BEGIN INPUT DATA

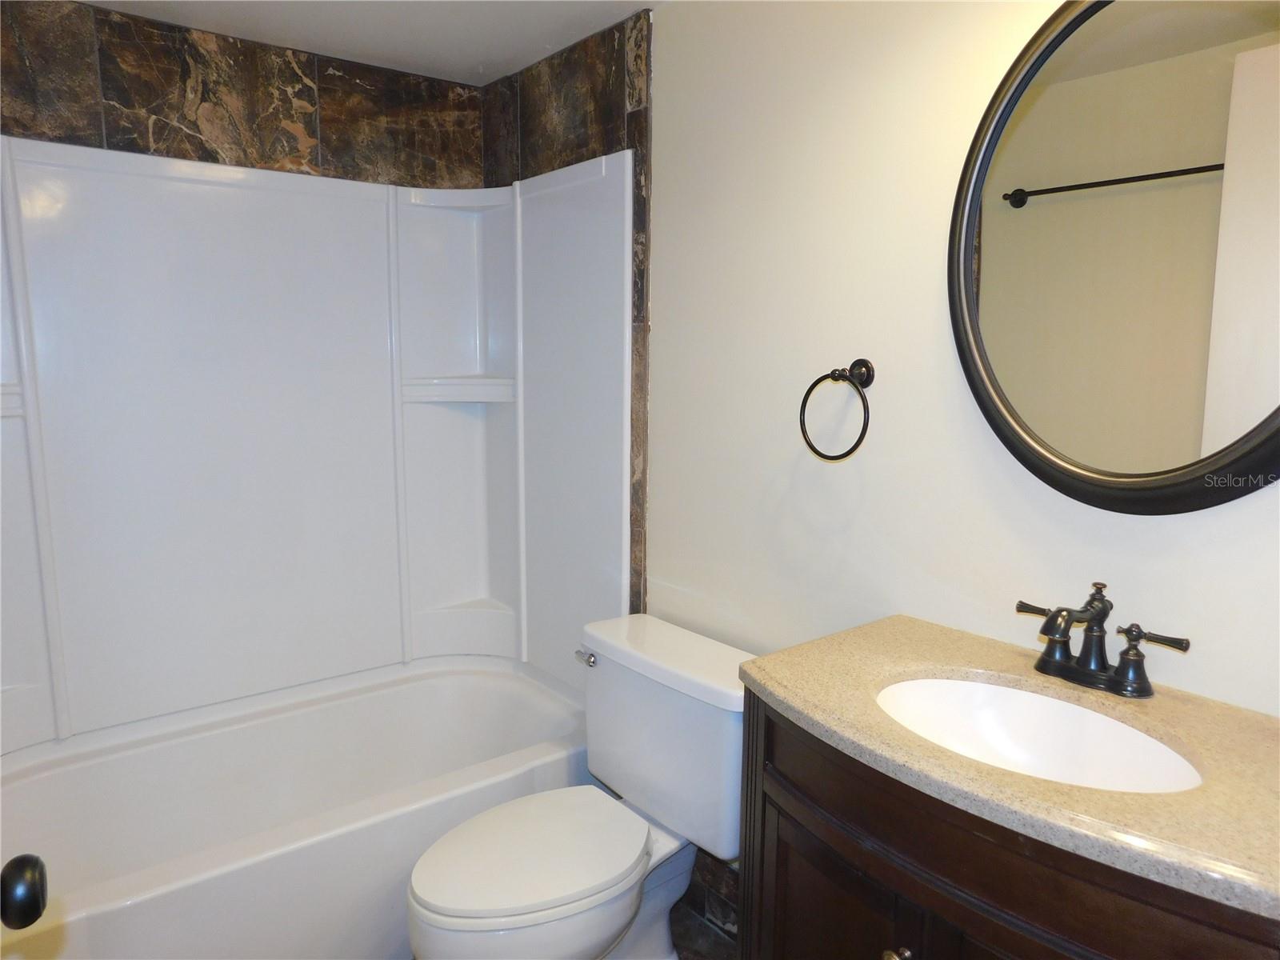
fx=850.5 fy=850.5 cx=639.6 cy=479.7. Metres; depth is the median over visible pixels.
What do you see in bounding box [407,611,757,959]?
toilet
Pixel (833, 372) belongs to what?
towel ring
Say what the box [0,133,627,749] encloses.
shower surround
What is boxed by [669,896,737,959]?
floor
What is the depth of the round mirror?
1.24 m
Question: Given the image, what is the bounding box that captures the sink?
[874,676,1207,794]
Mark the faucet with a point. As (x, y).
(1093, 614)
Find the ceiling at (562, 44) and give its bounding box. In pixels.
[78,0,664,86]
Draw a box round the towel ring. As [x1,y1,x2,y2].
[799,359,875,460]
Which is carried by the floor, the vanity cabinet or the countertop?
the vanity cabinet
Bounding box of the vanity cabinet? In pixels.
[740,697,1279,959]
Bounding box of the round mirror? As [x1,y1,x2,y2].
[949,0,1279,513]
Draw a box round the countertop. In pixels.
[742,609,1279,924]
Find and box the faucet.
[1014,583,1193,698]
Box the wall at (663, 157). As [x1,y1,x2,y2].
[584,0,1279,872]
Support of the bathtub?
on the floor
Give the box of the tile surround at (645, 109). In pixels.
[480,10,651,635]
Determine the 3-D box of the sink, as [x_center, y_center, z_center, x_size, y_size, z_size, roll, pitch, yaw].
[0.525,0.423,1.181,0.330,0.146,0.463,-6,11,-38]
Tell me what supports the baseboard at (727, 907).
attached to the wall at (663, 157)
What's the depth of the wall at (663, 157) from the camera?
1.65 m
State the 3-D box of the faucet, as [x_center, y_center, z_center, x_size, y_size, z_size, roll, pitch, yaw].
[0.646,0.231,1.247,0.150,0.151,0.248,-6,11,-38]
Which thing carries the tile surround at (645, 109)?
attached to the wall at (663, 157)
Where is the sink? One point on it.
(1045, 702)
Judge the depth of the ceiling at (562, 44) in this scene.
2.12 m
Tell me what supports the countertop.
on the vanity cabinet
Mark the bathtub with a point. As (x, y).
(308, 716)
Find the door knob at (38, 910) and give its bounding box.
[0,854,47,928]
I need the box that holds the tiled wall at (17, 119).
[0,0,484,190]
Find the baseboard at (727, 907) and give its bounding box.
[684,849,741,943]
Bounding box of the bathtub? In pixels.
[0,654,595,959]
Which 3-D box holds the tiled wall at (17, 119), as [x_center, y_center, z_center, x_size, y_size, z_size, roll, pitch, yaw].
[-1.111,-0.970,2.178,1.535,0.361,0.025,-6,11,-38]

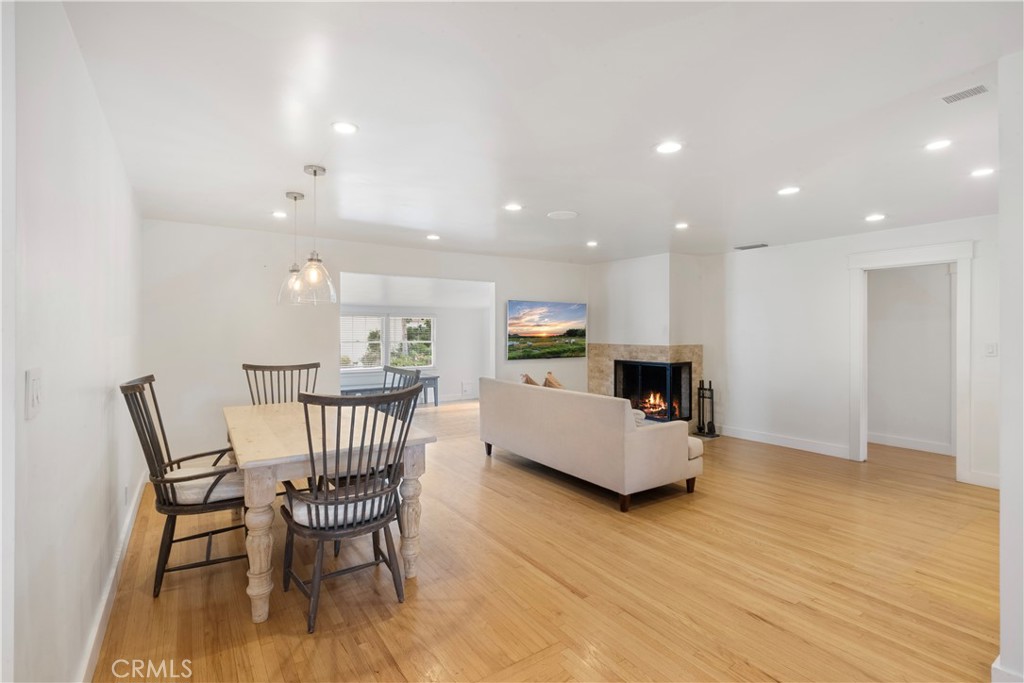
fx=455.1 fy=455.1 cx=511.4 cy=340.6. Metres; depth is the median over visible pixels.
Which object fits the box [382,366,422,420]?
dining chair
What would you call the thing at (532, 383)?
throw pillow
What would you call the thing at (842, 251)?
right wall
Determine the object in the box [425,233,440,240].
recessed light
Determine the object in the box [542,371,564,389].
throw pillow
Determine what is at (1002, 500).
near right wall
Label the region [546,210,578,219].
ceiling speaker
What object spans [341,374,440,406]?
bench
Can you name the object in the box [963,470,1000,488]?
baseboard
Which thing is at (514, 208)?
recessed light
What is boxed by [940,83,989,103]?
ceiling vent
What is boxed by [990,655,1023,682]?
baseboard
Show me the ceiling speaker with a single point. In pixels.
(564, 214)
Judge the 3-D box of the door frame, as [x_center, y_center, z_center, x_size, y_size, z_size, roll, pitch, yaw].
[3.999,0.217,4.589,0.221,2.153,0.992,0,0,-35]
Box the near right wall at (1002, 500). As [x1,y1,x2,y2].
[998,49,1023,682]
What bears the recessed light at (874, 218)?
in the ceiling at (750, 233)
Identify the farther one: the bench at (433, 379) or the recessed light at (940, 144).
the bench at (433, 379)
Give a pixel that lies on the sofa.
(650, 435)
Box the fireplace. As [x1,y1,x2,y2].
[589,343,702,423]
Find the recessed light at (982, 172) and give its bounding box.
[970,167,994,177]
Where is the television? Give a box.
[506,299,585,359]
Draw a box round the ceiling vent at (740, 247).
[734,242,768,249]
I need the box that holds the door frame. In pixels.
[848,239,973,480]
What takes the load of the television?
attached to the back wall at (359, 265)
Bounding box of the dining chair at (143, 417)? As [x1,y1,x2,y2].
[122,374,247,598]
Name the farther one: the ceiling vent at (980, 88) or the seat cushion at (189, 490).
the seat cushion at (189, 490)
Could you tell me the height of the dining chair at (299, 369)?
1.119 m
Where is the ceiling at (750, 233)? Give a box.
[56,0,1022,263]
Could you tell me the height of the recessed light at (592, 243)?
0.011 m
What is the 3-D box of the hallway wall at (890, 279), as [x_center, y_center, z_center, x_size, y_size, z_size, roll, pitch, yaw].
[4.886,0.075,5.404,0.146,2.395,1.959,0,0,-35]
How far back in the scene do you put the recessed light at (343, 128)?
2.38 m
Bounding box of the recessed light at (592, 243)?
[585,240,598,246]
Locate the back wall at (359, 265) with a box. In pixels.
[139,218,585,466]
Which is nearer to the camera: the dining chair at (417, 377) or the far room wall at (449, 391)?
the dining chair at (417, 377)
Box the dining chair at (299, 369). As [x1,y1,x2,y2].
[246,362,320,404]
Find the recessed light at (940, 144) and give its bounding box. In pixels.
[924,139,952,151]
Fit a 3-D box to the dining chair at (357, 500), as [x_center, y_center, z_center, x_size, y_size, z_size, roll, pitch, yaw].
[-0.825,0.781,2.313,0.576,1.076,0.596,0,0,-35]
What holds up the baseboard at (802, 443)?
attached to the right wall at (842, 251)
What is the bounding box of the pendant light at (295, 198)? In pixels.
[276,192,309,305]
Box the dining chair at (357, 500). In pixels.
[277,387,419,633]
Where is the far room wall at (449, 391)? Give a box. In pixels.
[339,295,491,405]
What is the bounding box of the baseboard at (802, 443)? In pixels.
[718,425,851,457]
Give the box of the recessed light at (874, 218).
[864,213,885,221]
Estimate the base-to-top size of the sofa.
0.861 m
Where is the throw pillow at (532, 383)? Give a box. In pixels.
[520,373,539,385]
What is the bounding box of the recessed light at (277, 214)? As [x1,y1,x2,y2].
[271,210,287,218]
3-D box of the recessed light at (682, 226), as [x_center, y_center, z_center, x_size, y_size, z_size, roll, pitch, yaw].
[1.663,-1.127,4.457,0.156,0.010,0.158,0,0,-35]
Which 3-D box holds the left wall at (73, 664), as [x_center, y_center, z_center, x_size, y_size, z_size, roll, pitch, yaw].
[-1.662,0.118,1.649,0.127,2.445,5.490,0,0,-35]
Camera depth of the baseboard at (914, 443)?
5.38 m
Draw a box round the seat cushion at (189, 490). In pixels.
[163,465,242,505]
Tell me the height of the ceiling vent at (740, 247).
0.014 m
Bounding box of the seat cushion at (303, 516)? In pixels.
[287,484,390,528]
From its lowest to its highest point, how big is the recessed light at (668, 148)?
0.007 m
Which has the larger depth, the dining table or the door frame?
the door frame
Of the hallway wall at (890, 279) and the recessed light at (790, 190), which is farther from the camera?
the hallway wall at (890, 279)
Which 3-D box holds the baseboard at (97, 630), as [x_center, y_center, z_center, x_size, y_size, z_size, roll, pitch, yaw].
[-1.838,1.245,2.074,0.021,0.115,4.589,0,0,-35]
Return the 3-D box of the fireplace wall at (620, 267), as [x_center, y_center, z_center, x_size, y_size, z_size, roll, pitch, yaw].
[1.906,0.011,6.704,0.958,2.534,1.456,0,0,-35]
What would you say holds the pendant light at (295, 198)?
hanging from the ceiling at (750, 233)
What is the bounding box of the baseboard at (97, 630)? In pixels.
[79,471,148,682]
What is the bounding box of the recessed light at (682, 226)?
[674,221,688,229]
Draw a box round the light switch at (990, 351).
[985,342,997,356]
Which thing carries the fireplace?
attached to the fireplace wall at (620, 267)
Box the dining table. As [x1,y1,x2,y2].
[222,399,434,625]
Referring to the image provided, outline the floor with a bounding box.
[91,396,1001,682]
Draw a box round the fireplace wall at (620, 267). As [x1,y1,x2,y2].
[588,253,705,422]
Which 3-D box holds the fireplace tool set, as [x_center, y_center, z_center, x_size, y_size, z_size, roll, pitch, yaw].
[2.612,0.890,6.089,0.248,0.744,0.257,0,0,-35]
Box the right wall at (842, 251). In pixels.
[695,214,999,488]
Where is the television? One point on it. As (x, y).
(558, 317)
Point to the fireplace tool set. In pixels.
(710, 389)
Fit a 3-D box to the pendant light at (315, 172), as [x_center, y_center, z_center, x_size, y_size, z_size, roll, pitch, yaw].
[-1.259,-0.676,2.935,0.243,0.882,0.243,0,0,-35]
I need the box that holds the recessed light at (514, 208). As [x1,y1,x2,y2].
[503,203,522,211]
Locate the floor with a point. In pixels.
(746, 620)
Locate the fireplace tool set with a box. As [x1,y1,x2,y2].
[695,380,720,437]
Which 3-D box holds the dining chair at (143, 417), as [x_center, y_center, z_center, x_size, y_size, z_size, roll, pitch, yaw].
[-1.783,0.767,2.606,0.620,1.097,0.600,0,0,-35]
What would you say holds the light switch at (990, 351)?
attached to the right wall at (842, 251)
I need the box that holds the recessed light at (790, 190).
[777,185,800,195]
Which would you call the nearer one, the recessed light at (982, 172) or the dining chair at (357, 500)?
the dining chair at (357, 500)
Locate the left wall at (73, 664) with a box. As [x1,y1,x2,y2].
[1,0,143,682]
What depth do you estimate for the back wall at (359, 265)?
4.67 m
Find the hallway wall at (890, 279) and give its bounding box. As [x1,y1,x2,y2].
[867,261,954,453]
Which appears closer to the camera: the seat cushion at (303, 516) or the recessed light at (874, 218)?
the seat cushion at (303, 516)
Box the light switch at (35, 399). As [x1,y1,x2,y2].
[25,368,42,419]
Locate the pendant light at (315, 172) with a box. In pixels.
[295,165,337,305]
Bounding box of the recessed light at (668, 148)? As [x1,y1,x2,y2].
[655,141,682,154]
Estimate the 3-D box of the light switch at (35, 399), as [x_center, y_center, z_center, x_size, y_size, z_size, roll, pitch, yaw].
[-1.231,0.135,1.177,0.014,0.119,0.095,0,0,-35]
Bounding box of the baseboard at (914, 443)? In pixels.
[869,432,952,454]
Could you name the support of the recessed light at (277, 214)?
in the ceiling at (750, 233)
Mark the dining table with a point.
(257, 562)
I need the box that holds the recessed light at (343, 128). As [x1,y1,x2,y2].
[331,121,358,134]
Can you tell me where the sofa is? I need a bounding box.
[478,377,704,511]
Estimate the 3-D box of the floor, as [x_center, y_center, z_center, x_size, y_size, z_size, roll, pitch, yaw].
[0.589,1.348,4.629,7.593,0.100,9.716,0,0,-35]

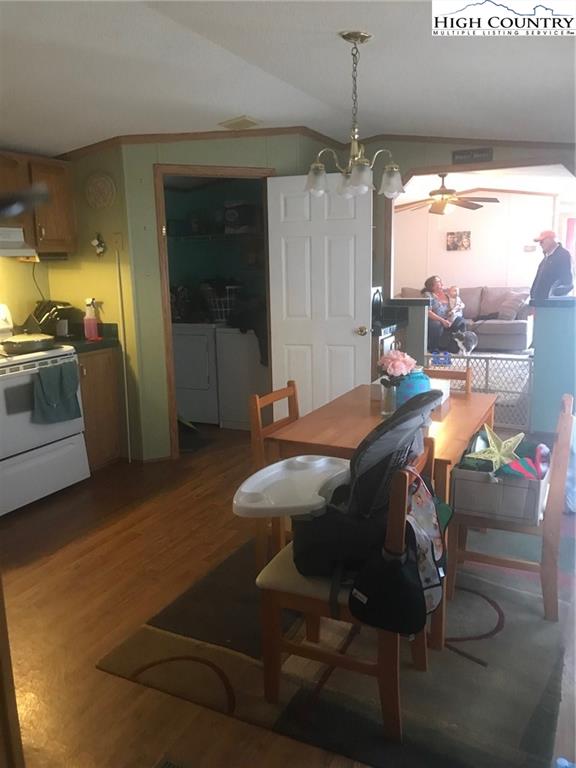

END INPUT DATA

» **PROBLEM TO WORK ON**
Which of the lines above include the word "median"? Copy each of them.

» **RESULT OF THE TASK**
fx=850.5 fy=850.5 cx=639.6 cy=479.7. Metres; depth is the median over visible pixels.
fx=455.1 fy=455.1 cx=511.4 cy=340.6. Metres; depth is the median over visible pixels.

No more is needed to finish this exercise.